Dragapalooza is Back!
Jason Cozmo has been bringing some of our favorite divas to life for years. He’s impersonated everyone from Lucy and Liza to Dolly and Marilyn. Most recently, he also joins the gals of Dragapalooza (May 21) at Voyeur (9 p.m.) to celebrate Broadway – something he knows plenty about after spending many years as an actor and musical theatre performer.
He sat down with G Philly to discuss the show and his favorite divas. He also gives up some great makeup tips.
Drag name: Jason Cozmo
Drag inspiration: I have always been a performer, it comes very natural to me. I cannot say I have one inspiration – for me – performing is just part of life. I am, however, inspired by each individual that I have impersonated.
Identifying makeup trick or accessory: Everyone needs to remember makeup is either to cover up or enhance. Whether you are a queen, a real girl or a gay boy, make sure you are enhancing the right things and not just wearing gobs of make up. Also for drag queens, please remember “Cover Girl” does not “cover boy!” I am a man portraying female characters, a little foundation and gloss is not going to cut it! Also remember you are under bright stage lights that will wash you out. Let the stage and lights compliment you – not fight you. I glue my eyebrows down with a glue stick and use baby powder because it’s so dry. All my makeup is stage makeup: Kraylon or Ben Nye. With that being said, do not paint too much or it doesn’t look real at all. You can paint and look like a very “theatrical character” or just look weird with too much – and that makes no sense. And remember blend, blend blend! No one has straight lines for check bones!
My talents: I am a character actor. My background is in musical theatre and comedy. I have worked in many styles of performing arts, but the past few years have made my living doing impersonations. I have never thought of myself as just playing the opposite sex. I do not look at it like male or female – it’s just a character that happens to be a woman. “Drag” is different for everyone, it’s hard to put everyone that does it in one box. Coffee, vodka, and orange juice are all drinks – but all very different. Some people have created a drag personality with a fun name and specific style, they tend to socialize and work in the gay community. Where a cross-dresser is just someone who enjoys wearing clothes of the opposite sex. And the clothes are usually not flashy, and most of the time the men cross-dressing are straight. A transgender or transsexual is someone who lives their life as the opposite sex. Sometimes they also perform and work within the gay community, but there is a huge number of them who disassociate themselves from the gay community. And female impersonators usually treat the craft as acting and may not have drag names.
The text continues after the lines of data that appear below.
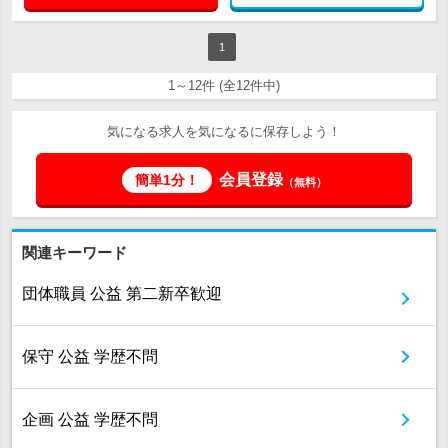
1
1～12件 (全12件中)
気になる求人を気になるに保存しよう！
会員登録
簡単1分！
（無料）
関連キーワード
団体職員 公益 第二新卒歓迎
保守 公益 学歴不問
企画 公益 学歴不問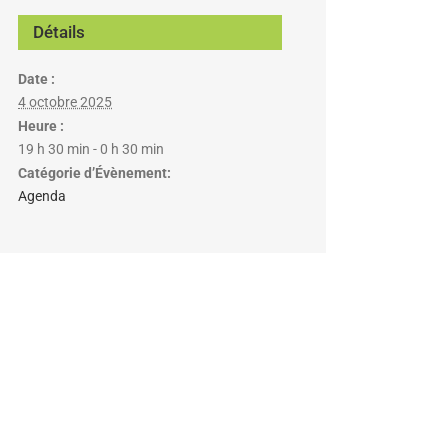
Détails
Date :
4 octobre 2025
Heure :
19 h 30 min - 0 h 30 min
Catégorie d’Évènement:
Agenda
Best advice for a would-be queen: My advice for people wanting to start doing drag is do it! Explore it, have fun with it. Maybe in the process you will discover you love performing, or maybe it will bring out a whole different side of your personality. Maybe you will be happier. But also find your niche. Not everyone is funny, not everyone is an edgy club kid, or does impersonations. And please, please do not think you have to be bitchy to be a queen. This community would be so much better as a whole, and much more understanding of each other, if everyone laid off the attitude and hate so much. Being a drag queen does not mean reading everyone and finding all the wrong in the room. To me, it is being proud, showing it and standing up for what’s right. There is a huge difference between confidence and arrogance. Do drag if it makes you happy and you are enhancing a positive part of your personality. Do not do drag if you are just trying to fit in, or you are hiding from yourself. Anything in life done with the intention of love is a good thing.
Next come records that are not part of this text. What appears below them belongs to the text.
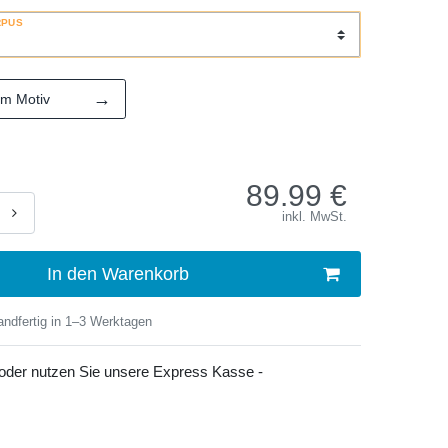
RPUS
→
em Motiv
89.99
€
inkl. MwSt.
In den Warenkorb
ndfertig in 1–3 Werktagen
 oder nutzen Sie unsere Express Kasse -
Secret to working with so many divas: Always be true to yourself. Show biz is very tough. Most performers (myself included) usually have there fair share of hang ups and insecurities and now you are working with other big personalities and their baggage. Always be true to yourself. Kill people with kindness. Not everyone will like you. In fact, if you are the least bit good at something, they may hate you for that alone. Not everyone has to be your friend, but that doesn’t mean they have to be your enemy. Don’t ever lose your self worth and reason for doing drag. If someone doesn’t like you, so be it. But they don’t have to like you to respect you.
Favorite Broadway show: My favorite current B-way show is Mary Poppins. My favorite show that I was a part of is Hello Dolly!
Where I shop for costumes: There are some great sites with sequin dresses. And, of course, eBay. But a fun way to go about it is to find a college student or someone just starting out in fashion and work together. You are then getting things made for you on your budget, and the other person is trying new things, gaining experience and making some cash!
Biggest guilty pleasure: Hmmmmm. A few come to mind, but I don’t know how much can be printed.
Celebrity diva I look up to the most and why: I adore all of the woman I impersonate: Dolly, Liza, Julie Andrews, Marilyn, but if I had to pick one I relate to the most it would be Lucy. Lucy had such a wonderful balance of humor and beauty. No matter what she did she had an electric energy that would reach out grab an audience and take them along. She was so simple yet extremely versatile. She never took herself too serious and always played her strengths.
Dragapalooza, May 21, 9 p.m., Voyeur.